Meine letzten 24 Stunden erlebe ich nicht zum ersten Mal. Ich war dem Tod schon ein paar Mal sehr nah. In diesen Notsituationen, wenn das Sterben sehr viel wahrscheinlicher ist als das Überleben, ist der Tod eine Selbstverständlichkeit. Der Mensch lässt sich am Ende in den Tod fallen. Er ist damit einverstanden. Ich werde auch, sollte ich todkrank sein und anderen nicht mehr zumutbar, Sterbehilfe in Anspruch nehmen. Das ist eine vernünftige Lösung, eine letzte Selbstbestimmung, wie im Rest meines Lebens.

Ich werde meinen letzten Tag in Stille und Einfachheit zelebrieren. Am besten mit meiner Familie. Niemand sonst soll davon erfahren. Morgens, in der Frühe, werde ich sie einweihen und mit ihnen in Ruhe frühstücken, dann gemeinsam den Tag bestreiten, reden.

- _ERFASSTE DATEN_:
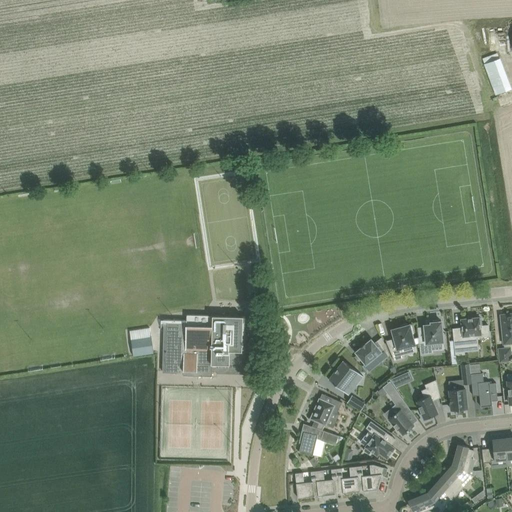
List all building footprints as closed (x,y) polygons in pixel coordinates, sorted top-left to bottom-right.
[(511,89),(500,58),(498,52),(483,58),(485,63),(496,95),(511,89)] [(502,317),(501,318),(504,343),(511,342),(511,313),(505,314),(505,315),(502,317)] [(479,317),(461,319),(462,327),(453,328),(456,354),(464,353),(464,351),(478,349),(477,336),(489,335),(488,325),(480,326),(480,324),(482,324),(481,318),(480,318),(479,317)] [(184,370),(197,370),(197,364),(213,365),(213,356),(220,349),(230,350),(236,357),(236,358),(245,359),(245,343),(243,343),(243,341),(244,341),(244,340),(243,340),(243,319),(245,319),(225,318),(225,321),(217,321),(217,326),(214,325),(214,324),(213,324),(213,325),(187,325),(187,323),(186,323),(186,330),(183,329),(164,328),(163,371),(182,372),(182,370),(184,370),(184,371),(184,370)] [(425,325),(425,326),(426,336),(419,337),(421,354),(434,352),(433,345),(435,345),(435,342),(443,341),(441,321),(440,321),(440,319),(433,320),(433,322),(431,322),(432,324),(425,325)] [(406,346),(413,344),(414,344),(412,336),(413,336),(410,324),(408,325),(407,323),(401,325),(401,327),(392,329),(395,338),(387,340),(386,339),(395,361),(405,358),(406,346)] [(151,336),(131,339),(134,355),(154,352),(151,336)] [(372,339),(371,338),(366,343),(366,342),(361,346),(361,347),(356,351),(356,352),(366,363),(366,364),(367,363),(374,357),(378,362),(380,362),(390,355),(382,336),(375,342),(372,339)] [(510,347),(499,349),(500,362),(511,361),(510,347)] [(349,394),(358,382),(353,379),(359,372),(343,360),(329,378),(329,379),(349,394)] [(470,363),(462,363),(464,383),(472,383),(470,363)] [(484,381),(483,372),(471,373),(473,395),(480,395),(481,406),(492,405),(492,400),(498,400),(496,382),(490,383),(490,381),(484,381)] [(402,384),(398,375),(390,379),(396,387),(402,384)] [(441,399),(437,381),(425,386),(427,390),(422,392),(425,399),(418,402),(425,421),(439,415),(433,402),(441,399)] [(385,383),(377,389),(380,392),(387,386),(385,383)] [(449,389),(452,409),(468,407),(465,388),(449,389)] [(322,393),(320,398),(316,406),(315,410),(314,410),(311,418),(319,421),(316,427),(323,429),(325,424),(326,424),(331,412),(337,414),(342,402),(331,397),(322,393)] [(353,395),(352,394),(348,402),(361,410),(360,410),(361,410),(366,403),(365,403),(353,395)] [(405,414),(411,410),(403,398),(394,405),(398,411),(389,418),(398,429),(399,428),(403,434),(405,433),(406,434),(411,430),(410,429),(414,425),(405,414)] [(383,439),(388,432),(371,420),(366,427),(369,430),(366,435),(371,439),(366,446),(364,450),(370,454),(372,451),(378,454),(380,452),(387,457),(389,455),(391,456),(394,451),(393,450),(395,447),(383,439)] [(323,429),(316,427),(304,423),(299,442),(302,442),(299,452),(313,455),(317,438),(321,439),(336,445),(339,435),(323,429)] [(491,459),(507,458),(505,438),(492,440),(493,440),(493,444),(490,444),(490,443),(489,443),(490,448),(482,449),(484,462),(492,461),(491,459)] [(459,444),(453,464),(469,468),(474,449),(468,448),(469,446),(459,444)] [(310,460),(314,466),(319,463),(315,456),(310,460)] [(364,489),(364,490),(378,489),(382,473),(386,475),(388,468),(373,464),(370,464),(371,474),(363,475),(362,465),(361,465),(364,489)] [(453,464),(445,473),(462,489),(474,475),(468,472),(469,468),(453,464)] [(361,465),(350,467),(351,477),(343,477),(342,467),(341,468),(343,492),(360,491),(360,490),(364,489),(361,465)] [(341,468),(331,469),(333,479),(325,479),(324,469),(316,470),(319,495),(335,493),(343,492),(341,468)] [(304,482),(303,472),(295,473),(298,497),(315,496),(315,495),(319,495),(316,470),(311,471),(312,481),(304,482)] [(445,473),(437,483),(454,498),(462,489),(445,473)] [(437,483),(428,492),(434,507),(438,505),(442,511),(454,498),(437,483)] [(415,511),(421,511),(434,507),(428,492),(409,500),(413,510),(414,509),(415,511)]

- _ZU LÖSENDE AUFGABE_:
Beantworte zum Textauszug diese drei Fragen:
1. Unter welchen Umständen will die erzählende Person Sterbehilfe in Anspruch nehmen?
2. Auf welche Weise soll der letzte Tag zelebriert werden?
3. Wann soll die Familie eingeweiht werden?
Die Daten sind eigenständiges Material und stehen in keinem Zusammenhang mit dem Textauszug.

- _GELÖSTE AUFGABE_:
1. Wenn sie todkrank und anderen nicht mehr zumutbar ist.
2. In Stille und Einfachheit.
3. Morgens, in der Frühe.